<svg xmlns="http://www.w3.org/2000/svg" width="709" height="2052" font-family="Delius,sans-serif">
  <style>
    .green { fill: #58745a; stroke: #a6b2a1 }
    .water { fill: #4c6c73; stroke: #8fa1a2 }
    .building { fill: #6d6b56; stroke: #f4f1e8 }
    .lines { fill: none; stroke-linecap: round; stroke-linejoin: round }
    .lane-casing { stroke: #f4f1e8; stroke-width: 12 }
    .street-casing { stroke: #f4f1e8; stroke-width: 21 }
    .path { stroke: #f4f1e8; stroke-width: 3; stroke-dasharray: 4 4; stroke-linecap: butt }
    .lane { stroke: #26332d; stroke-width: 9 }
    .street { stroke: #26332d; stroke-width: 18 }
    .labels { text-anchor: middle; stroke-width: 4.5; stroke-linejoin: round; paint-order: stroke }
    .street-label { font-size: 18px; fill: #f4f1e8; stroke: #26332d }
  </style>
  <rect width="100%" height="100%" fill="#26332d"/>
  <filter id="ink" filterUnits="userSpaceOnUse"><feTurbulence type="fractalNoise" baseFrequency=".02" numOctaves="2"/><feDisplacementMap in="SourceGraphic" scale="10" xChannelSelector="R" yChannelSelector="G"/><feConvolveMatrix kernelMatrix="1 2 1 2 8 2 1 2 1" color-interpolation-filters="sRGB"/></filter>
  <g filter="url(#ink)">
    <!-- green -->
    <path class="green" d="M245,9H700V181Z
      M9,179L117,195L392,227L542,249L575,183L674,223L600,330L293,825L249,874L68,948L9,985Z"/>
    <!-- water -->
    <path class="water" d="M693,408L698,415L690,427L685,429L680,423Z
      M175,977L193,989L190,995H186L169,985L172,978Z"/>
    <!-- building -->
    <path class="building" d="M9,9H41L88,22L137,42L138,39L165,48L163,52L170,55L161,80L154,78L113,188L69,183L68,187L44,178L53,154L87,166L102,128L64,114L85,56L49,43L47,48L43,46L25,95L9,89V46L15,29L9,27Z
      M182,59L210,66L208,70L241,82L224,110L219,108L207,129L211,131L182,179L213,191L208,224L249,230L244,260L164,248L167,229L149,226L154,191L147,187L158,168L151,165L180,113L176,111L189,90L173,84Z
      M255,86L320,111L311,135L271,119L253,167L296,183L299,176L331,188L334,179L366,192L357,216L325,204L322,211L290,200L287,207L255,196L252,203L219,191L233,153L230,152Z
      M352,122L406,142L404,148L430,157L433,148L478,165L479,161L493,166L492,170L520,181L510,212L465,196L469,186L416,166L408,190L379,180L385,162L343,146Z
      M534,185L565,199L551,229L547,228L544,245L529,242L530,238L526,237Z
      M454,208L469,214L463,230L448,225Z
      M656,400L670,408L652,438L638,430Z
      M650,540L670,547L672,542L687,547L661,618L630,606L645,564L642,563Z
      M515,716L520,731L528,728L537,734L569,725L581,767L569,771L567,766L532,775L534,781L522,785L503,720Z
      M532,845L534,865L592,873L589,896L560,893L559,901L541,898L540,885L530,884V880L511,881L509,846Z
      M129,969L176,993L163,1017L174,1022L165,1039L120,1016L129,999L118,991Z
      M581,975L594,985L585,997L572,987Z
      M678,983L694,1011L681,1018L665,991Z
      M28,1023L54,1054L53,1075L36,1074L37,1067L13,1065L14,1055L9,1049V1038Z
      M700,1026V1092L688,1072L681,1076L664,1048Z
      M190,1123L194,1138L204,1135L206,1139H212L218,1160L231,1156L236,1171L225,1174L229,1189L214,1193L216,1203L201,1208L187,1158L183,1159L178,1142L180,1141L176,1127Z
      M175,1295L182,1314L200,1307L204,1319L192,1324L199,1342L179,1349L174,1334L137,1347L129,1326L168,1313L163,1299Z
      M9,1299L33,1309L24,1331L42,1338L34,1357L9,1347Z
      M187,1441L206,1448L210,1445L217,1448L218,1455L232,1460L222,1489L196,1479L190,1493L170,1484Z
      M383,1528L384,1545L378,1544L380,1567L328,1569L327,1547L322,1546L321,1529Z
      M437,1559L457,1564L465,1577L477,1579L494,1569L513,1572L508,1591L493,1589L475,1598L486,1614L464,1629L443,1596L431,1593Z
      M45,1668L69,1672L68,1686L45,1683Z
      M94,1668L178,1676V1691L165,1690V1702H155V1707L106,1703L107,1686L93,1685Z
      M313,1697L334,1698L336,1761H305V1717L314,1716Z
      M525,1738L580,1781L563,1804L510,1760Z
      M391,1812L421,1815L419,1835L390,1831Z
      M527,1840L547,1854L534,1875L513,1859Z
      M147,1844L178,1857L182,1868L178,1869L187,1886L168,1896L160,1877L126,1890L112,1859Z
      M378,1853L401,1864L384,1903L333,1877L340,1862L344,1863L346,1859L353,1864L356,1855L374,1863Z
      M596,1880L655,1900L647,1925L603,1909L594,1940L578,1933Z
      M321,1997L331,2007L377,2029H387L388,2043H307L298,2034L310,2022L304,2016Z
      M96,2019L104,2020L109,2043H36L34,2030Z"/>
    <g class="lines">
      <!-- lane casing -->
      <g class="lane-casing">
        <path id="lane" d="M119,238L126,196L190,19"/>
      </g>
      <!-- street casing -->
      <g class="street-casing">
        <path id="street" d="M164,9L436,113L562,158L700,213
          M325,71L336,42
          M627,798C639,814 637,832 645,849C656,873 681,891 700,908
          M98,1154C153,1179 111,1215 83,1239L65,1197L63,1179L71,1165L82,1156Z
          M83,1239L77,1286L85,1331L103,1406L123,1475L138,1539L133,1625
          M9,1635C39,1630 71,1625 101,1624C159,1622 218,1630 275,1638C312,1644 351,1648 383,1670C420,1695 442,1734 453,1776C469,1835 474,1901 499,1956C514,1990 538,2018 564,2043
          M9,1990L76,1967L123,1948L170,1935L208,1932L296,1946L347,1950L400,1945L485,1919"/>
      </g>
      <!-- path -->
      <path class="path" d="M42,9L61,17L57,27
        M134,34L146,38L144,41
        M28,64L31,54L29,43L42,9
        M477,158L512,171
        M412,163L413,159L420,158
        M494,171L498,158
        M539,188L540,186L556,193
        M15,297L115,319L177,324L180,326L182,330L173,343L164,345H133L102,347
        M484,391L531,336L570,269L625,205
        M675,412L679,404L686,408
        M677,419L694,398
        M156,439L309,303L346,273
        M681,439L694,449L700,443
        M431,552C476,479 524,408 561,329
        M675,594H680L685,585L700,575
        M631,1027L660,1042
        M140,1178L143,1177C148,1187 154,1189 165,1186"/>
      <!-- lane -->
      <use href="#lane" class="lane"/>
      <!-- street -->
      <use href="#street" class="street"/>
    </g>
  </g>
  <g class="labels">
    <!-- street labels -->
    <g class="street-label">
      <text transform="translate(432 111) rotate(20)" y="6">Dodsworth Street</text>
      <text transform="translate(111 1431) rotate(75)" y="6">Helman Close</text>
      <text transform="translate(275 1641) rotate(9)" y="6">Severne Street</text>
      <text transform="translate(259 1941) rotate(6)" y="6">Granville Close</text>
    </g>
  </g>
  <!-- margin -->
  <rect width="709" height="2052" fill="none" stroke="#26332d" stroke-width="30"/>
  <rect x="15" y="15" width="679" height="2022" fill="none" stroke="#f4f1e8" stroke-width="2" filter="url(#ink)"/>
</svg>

**Your objective**
Copy out the entries above without altering a single character.

**Solution to the exercise**
<svg xmlns="http://www.w3.org/2000/svg" width="709" height="2052" font-family="Delius,sans-serif">
  <style>
    .green { fill: #58745a; stroke: #a6b2a1 }
    .water { fill: #4c6c73; stroke: #8fa1a2 }
    .building { fill: #6d6b56; stroke: #f4f1e8 }
    .lines { fill: none; stroke-linecap: round; stroke-linejoin: round }
    .lane-casing { stroke: #f4f1e8; stroke-width: 12 }
    .street-casing { stroke: #f4f1e8; stroke-width: 21 }
    .path { stroke: #f4f1e8; stroke-width: 3; stroke-dasharray: 4 4; stroke-linecap: butt }
    .lane { stroke: #26332d; stroke-width: 9 }
    .street { stroke: #26332d; stroke-width: 18 }
    .labels { text-anchor: middle; stroke-width: 4.5; stroke-linejoin: round; paint-order: stroke }
    .street-label { font-size: 18px; fill: #f4f1e8; stroke: #26332d }
  </style>
  <rect width="100%" height="100%" fill="#26332d"/>
  <filter id="ink" filterUnits="userSpaceOnUse"><feTurbulence type="fractalNoise" baseFrequency=".02" numOctaves="2"/><feDisplacementMap in="SourceGraphic" scale="10" xChannelSelector="R" yChannelSelector="G"/><feConvolveMatrix kernelMatrix="1 2 1 2 8 2 1 2 1" color-interpolation-filters="sRGB"/></filter>
  <g filter="url(#ink)">
    <!-- green -->
    <path class="green" d="M245,9H700V181Z
      M9,179L117,195L392,227L542,249L575,183L674,223L600,330L293,825L249,874L68,948L9,985Z"/>
    <!-- water -->
    <path class="water" d="M693,408L698,415L690,427L685,429L680,423Z
      M175,977L193,989L190,995H186L169,985L172,978Z"/>
    <!-- building -->
    <path class="building" d="M9,9H41L88,22L137,42L138,39L165,48L163,52L170,55L161,80L154,78L113,188L69,183L68,187L44,178L53,154L87,166L102,128L64,114L85,56L49,43L47,48L43,46L25,95L9,89V46L15,29L9,27Z
      M182,59L210,66L208,70L241,82L224,110L219,108L207,129L211,131L182,179L213,191L208,224L249,230L244,260L164,248L167,229L149,226L154,191L147,187L158,168L151,165L180,113L176,111L189,90L173,84Z
      M255,86L320,111L311,135L271,119L253,167L296,183L299,176L331,188L334,179L366,192L357,216L325,204L322,211L290,200L287,207L255,196L252,203L219,191L233,153L230,152Z
      M352,122L406,142L404,148L430,157L433,148L478,165L479,161L493,166L492,170L520,181L510,212L465,196L469,186L416,166L408,190L379,180L385,162L343,146Z
      M534,185L565,199L551,229L547,228L544,245L529,242L530,238L526,237Z
      M454,208L469,214L463,230L448,225Z
      M656,400L670,408L652,438L638,430Z
      M650,540L670,547L672,542L687,547L661,618L630,606L645,564L642,563Z
      M515,716L520,731L528,728L537,734L569,725L581,767L569,771L567,766L532,775L534,781L522,785L503,720Z
      M532,845L534,865L592,873L589,896L560,893L559,901L541,898L540,885L530,884V880L511,881L509,846Z
      M129,969L176,993L163,1017L174,1022L165,1039L120,1016L129,999L118,991Z
      M581,975L594,985L585,997L572,987Z
      M678,983L694,1011L681,1018L665,991Z
      M28,1023L54,1054L53,1075L36,1074L37,1067L13,1065L14,1055L9,1049V1038Z
      M700,1026V1092L688,1072L681,1076L664,1048Z
      M190,1123L194,1138L204,1135L206,1139H212L218,1160L231,1156L236,1171L225,1174L229,1189L214,1193L216,1203L201,1208L187,1158L183,1159L178,1142L180,1141L176,1127Z
      M175,1295L182,1314L200,1307L204,1319L192,1324L199,1342L179,1349L174,1334L137,1347L129,1326L168,1313L163,1299Z
      M9,1299L33,1309L24,1331L42,1338L34,1357L9,1347Z
      M187,1441L206,1448L210,1445L217,1448L218,1455L232,1460L222,1489L196,1479L190,1493L170,1484Z
      M383,1528L384,1545L378,1544L380,1567L328,1569L327,1547L322,1546L321,1529Z
      M437,1559L457,1564L465,1577L477,1579L494,1569L513,1572L508,1591L493,1589L475,1598L486,1614L464,1629L443,1596L431,1593Z
      M45,1668L69,1672L68,1686L45,1683Z
      M94,1668L178,1676V1691L165,1690V1702H155V1707L106,1703L107,1686L93,1685Z
      M313,1697L334,1698L336,1761H305V1717L314,1716Z
      M525,1738L580,1781L563,1804L510,1760Z
      M391,1812L421,1815L419,1835L390,1831Z
      M527,1840L547,1854L534,1875L513,1859Z
      M147,1844L178,1857L182,1868L178,1869L187,1886L168,1896L160,1877L126,1890L112,1859Z
      M378,1853L401,1864L384,1903L333,1877L340,1862L344,1863L346,1859L353,1864L356,1855L374,1863Z
      M596,1880L655,1900L647,1925L603,1909L594,1940L578,1933Z
      M321,1997L331,2007L377,2029H387L388,2043H307L298,2034L310,2022L304,2016Z
      M96,2019L104,2020L109,2043H36L34,2030Z"/>
    <g class="lines">
      <!-- lane casing -->
      <g class="lane-casing">
        <path id="lane" d="M119,238L126,196L190,19"/>
      </g>
      <!-- street casing -->
      <g class="street-casing">
        <path id="street" d="M164,9L436,113L562,158L700,213
          M325,71L336,42
          M627,798C639,814 637,832 645,849C656,873 681,891 700,908
          M98,1154C153,1179 111,1215 83,1239L65,1197L63,1179L71,1165L82,1156Z
          M83,1239L77,1286L85,1331L103,1406L123,1475L138,1539L133,1625
          M9,1635C39,1630 71,1625 101,1624C159,1622 218,1630 275,1638C312,1644 351,1648 383,1670C420,1695 442,1734 453,1776C469,1835 474,1901 499,1956C514,1990 538,2018 564,2043
          M9,1990L76,1967L123,1948L170,1935L208,1932L296,1946L347,1950L400,1945L485,1919"/>
      </g>
      <!-- path -->
      <path class="path" d="M42,9L61,17L57,27
        M134,34L146,38L144,41
        M28,64L31,54L29,43L42,9
        M477,158L512,171
        M412,163L413,159L420,158
        M494,171L498,158
        M539,188L540,186L556,193
        M15,297L115,319L177,324L180,326L182,330L173,343L164,345H133L102,347
        M484,391L531,336L570,269L625,205
        M675,412L679,404L686,408
        M677,419L694,398
        M156,439L309,303L346,273
        M681,439L694,449L700,443
        M431,552C476,479 524,408 561,329
        M675,594H680L685,585L700,575
        M631,1027L660,1042
        M140,1178L143,1177C148,1187 154,1189 165,1186"/>
      <!-- lane -->
      <use href="#lane" class="lane"/>
      <!-- street -->
      <use href="#street" class="street"/>
    </g>
  </g>
  <g class="labels">
    <!-- street labels -->
    <g class="street-label">
      <text transform="translate(432 111) rotate(20)" y="6">Dodsworth Street</text>
      <text transform="translate(111 1431) rotate(75)" y="6">Helman Close</text>
      <text transform="translate(275 1641) rotate(9)" y="6">Severne Street</text>
      <text transform="translate(259 1941) rotate(6)" y="6">Granville Close</text>
    </g>
  </g>
  <!-- margin -->
  <rect width="709" height="2052" fill="none" stroke="#26332d" stroke-width="30"/>
  <rect x="15" y="15" width="679" height="2022" fill="none" stroke="#f4f1e8" stroke-width="2" filter="url(#ink)"/>
</svg>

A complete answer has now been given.